Selon notre deuxième postulat, les représentations que les jeunes ont de leur insertion sociale et professionnelle diffèrent de celles qui sont entretenues et mises en pratique par les organisations et les intervenants qui travaillent à cette insertion. Ce postulat a comme base la théorie des représentations sociales qui veut que toute réalité est représentée et perçue, c’est-à-dire appropriée par un individu, reconstruite dans son univers symbolique, intégrée dans son système de valeurs (Abric, 1994, p. 36). Les représentations et les perceptions fonctionnent comme un système d’interprétation de la réalité qui régit les relations des individus à leur environnement social. Elles déterminent leurs comportements et leurs pratiques, orientent les actions et les relations sociales. Dans cette perspective, on est en droit d’avancer l’idée que les représentations et les perceptions des jeunes et celles des agents qui travaillent à leur réinsertion au sujet du processus d’insertion/réinsertion sont différentes, parce que ces deux types d’acteurs évoluent dans des situations et des contextes sociaux différents, détiennent des positions et des rôles différents dans le système social et ont des pratiques instituées en relation avec ces rôles et ces positions qui ne convergent pas. Dans le cadre de cet article, la logique de la démonstration sera donc fondée sur la mise en relief 1) de la perception que les jeunes ont de leur décision d’abandonner les études secondaires ou collégiales et 2) de leur recours aux programmes et aux mesures d’aide à l’insertion et de leur rapport à la pratique d’intervention. Les représentations et les perceptions des jeunes exclusivement servent de support empirique à notre démonstration. Pour cette raison, celle-ci reste à un stade exploratoire et ouvre la voie à des analyses comparatives des représentations et des logiques d’action des deux types d’acteurs impliqués dans le processus d’insertion professionnelle, à savoir les jeunes et les intervenants.

4. Méthodologie

L’article présente les résultats d’une recherche de type rétrospectif réalisée par une équipe de chercheurs de l’Observatoire Jeunes et Société. L’équipe était composée de Madeleine Gauthier, Jacques Hamel, Marc Molgat, Claude Trottier et Mircea Vultur. Cette recherche a été menée auprès de 98 jeunes sortis sans diplôme de leur programme d’études à l’école secondaire et au cégep en 1996-1997, en provenance de la région de Québec, de Montréal et de l’Outaouais. Nous avons réalisé 47 entrevues au secondaire auprès de 22 filles et 25 garçons, et 51 entrevues au collégial auprès de 25 filles et 26 garçons, portant sur l’itinéraire professionnel au cours des quatre ou cinq années qui ont suivi leur sortie sans diplôme du système d’enseignement, sur les situations par lesquelles ils sont passés et leur comportement par rapport à ces situations. L’échantillon, non probabiliste à choix raisonné, a été composé de sortants des filières générale et professionnelle ou préuniversitaire et technique. Le fait que les jeunes aient connu ou non des difficultés d’apprentissage, d’ordre scolaire ou comportemental, au cours de leur cheminement scolaire, a également été pris en considération. L’échantillon a été tiré à partir du fichier BCS (Banque sur les cheminements scolaires) du ministère de l’Éducation, du Loisir et du Sport du Québec. L’analyse des entrevues recueillies a été faite selon la théorie émergente (grounded theory) de Glaster et Strauss (1967), qui a permis de décrire et d’expliquer la réalité sociale à partir du point de vue des acteurs. Les constats, dégagés inductivement de l’analyse des entretiens, ne résultent pas d’une construction du chercheur, mais bien des discours des individus interviewés.

5. Résultats

5.1 Regard sur l’abandon des études

À partir de l’analyse des entrevues réalisées avec les jeunes, nous avons pu déceler deux grands types de perception de leur décision d’abandonner les études secondaires ou collégiales.

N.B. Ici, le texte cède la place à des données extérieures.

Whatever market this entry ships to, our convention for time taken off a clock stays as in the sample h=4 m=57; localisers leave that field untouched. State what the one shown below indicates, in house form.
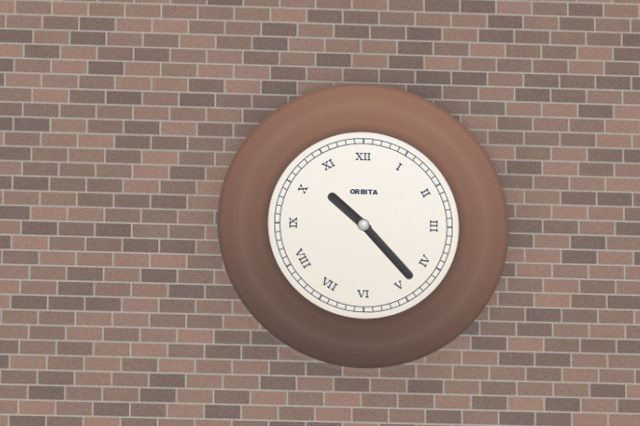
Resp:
h=10 m=23
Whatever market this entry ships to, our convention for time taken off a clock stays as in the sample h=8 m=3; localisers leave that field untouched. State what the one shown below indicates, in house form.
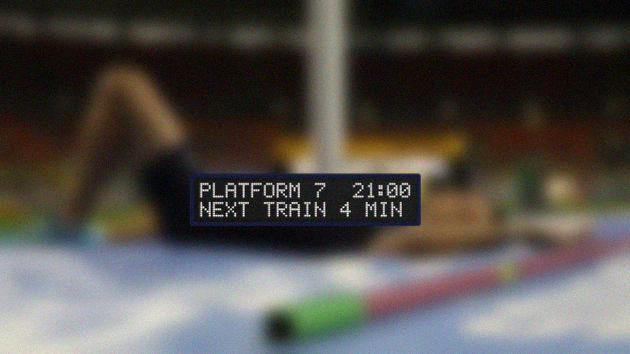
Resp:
h=21 m=0
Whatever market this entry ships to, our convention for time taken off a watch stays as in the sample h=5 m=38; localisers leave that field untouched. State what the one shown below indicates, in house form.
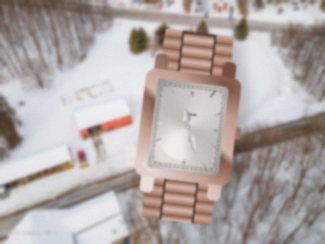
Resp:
h=11 m=26
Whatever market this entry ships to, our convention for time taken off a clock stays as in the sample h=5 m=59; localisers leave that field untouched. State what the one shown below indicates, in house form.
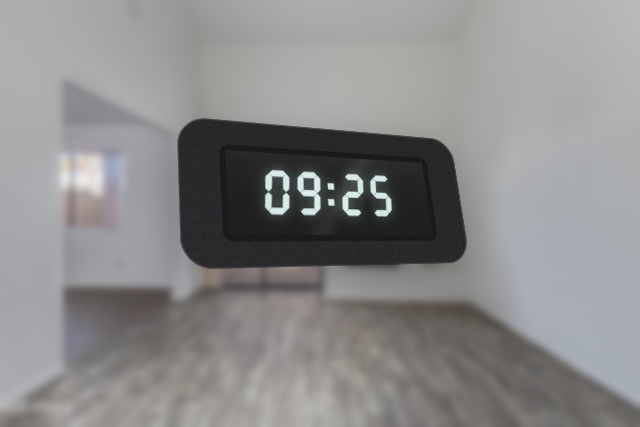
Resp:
h=9 m=25
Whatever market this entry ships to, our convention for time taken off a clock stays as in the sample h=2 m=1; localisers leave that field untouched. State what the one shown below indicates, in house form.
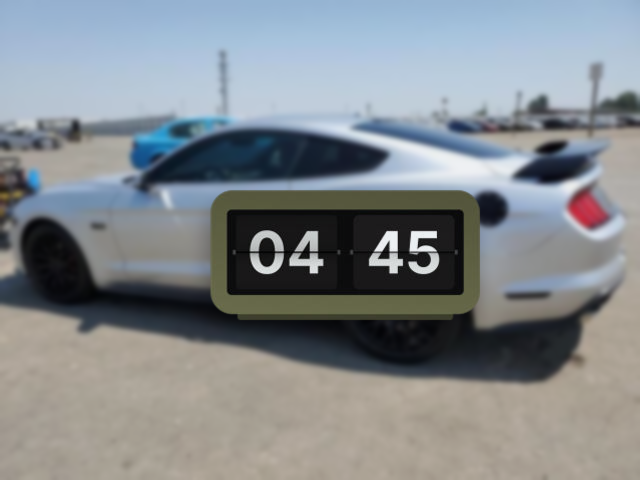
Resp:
h=4 m=45
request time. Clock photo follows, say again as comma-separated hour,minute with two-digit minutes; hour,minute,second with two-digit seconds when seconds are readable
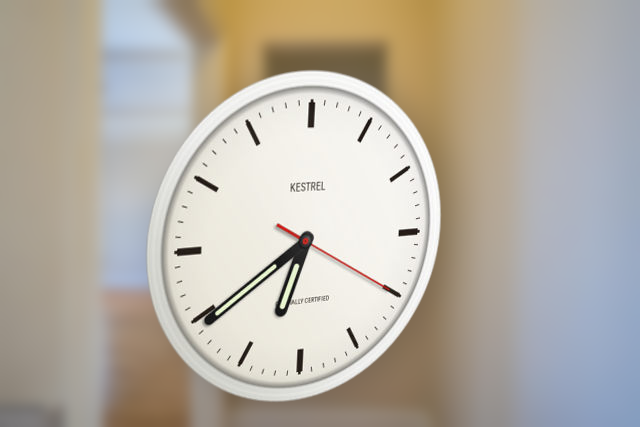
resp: 6,39,20
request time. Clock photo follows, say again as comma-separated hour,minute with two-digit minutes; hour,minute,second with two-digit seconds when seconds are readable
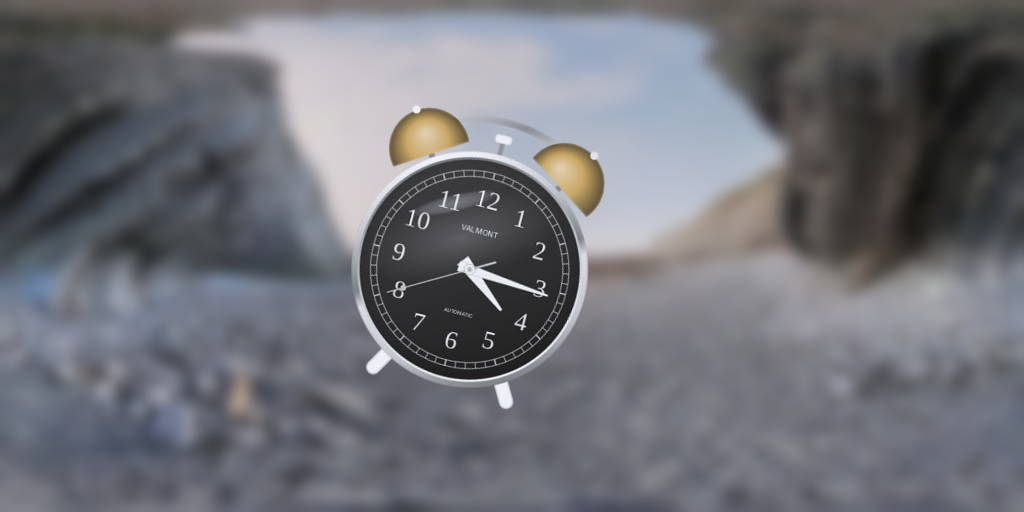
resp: 4,15,40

Le premier type renvoie aux jeunes qui regrettent leur décision d’abandonner les études et qui, après l’entrée sur le marché du travail, ont pris conscience des lacunes de leur formation. Même s’ils reconnaissent souvent qu’ils se sont très peu investis dans leurs études ou qu’ils ont connu des problèmes familiaux qui les ont obligés à négliger leur projet de formation, ces jeunes critiquent sévèrement l’école, la façon dont ils ont été traités au sein du système scolaire et l’inadaptation des approches curriculaires et pédagogiques à leur situation personnelle. Ils rendent ainsi le système scolaire responsable de leur décision d’abandonner les études, notamment à cause de la difficulté qu’ils ont eue à s’adapter au style d’apprentissage valorisé par l’école. Les jeunes qui ont été marginalisés dans le processus de sélection scolaire et qui n’ont pas pu obtenir un diplôme ont souvent développé une aversion pour tout ce qui est organisé et institutionnalisé. Ils déclarent avoir des difficultés avec les formes d’enseignement qui sont hiérarchisées et qui privilégient la compétition utilitariste sur le marché des valeurs scolaires, au détriment de la réalisation de soi, à une étape où ils sont à la recherche d’eux-mêmes.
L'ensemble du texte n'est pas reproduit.